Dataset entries
####

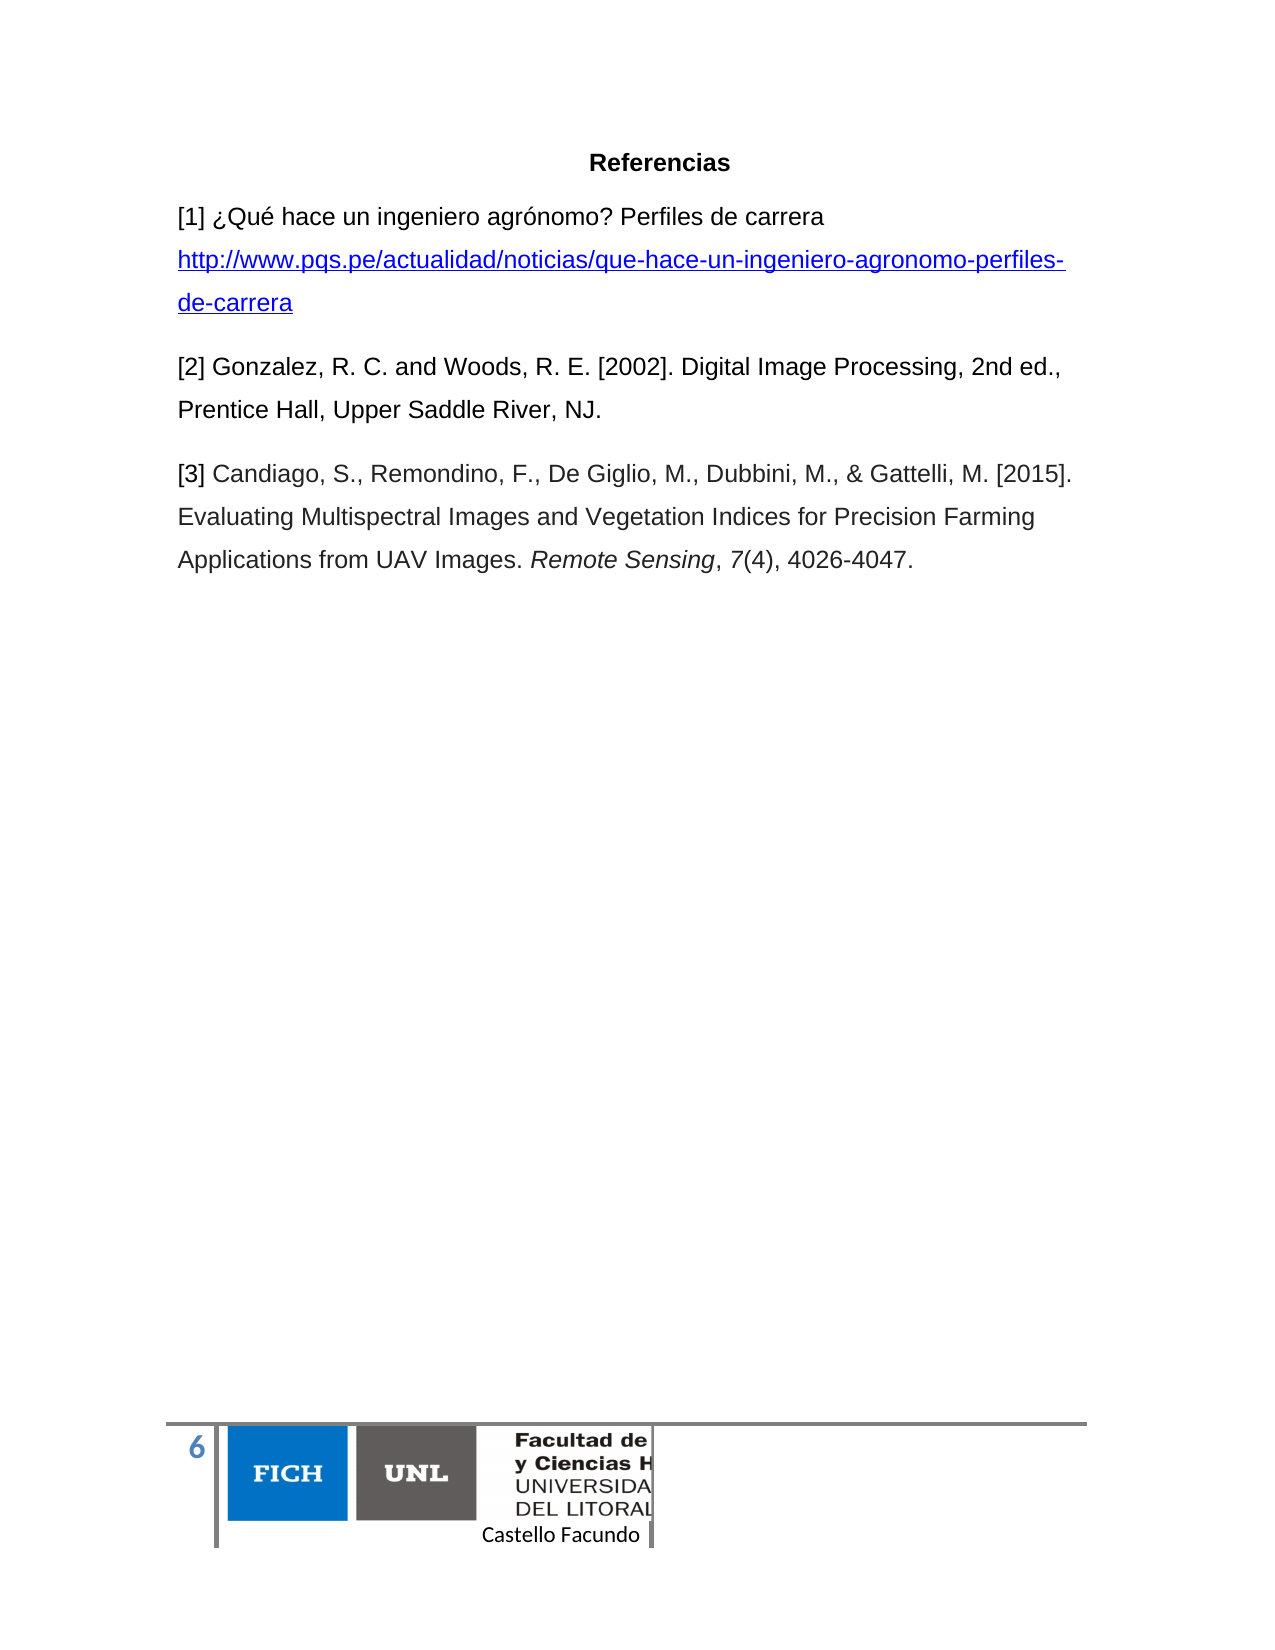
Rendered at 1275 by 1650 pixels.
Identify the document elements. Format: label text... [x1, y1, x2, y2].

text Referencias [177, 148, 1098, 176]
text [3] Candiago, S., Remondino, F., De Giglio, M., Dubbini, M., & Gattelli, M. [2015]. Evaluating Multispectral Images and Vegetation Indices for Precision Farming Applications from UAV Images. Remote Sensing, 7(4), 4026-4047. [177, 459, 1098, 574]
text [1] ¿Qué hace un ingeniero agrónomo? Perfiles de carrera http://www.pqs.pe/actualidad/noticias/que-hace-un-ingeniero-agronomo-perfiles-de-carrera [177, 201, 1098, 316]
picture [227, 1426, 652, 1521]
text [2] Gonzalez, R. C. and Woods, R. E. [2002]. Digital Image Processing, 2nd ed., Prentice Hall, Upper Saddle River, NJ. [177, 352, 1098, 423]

####

> TASK: Copy nothing except the lines from the one with "Identify the document" through the end of the records; keep each exactly as it appears, first and last included.

> ANSWER AREA:
Identify the document elements. Format: label text... [x1, y1, x2, y2].

text Referencias [177, 148, 1098, 176]
text [3] Candiago, S., Remondino, F., De Giglio, M., Dubbini, M., & Gattelli, M. [2015]. Evaluating Multispectral Images and Vegetation Indices for Precision Farming Applications from UAV Images. Remote Sensing, 7(4), 4026-4047. [177, 459, 1098, 574]
text [1] ¿Qué hace un ingeniero agrónomo? Perfiles de carrera http://www.pqs.pe/actualidad/noticias/que-hace-un-ingeniero-agronomo-perfiles-de-carrera [177, 201, 1098, 316]
picture [227, 1426, 652, 1521]
text [2] Gonzalez, R. C. and Woods, R. E. [2002]. Digital Image Processing, 2nd ed., Prentice Hall, Upper Saddle River, NJ. [177, 352, 1098, 423]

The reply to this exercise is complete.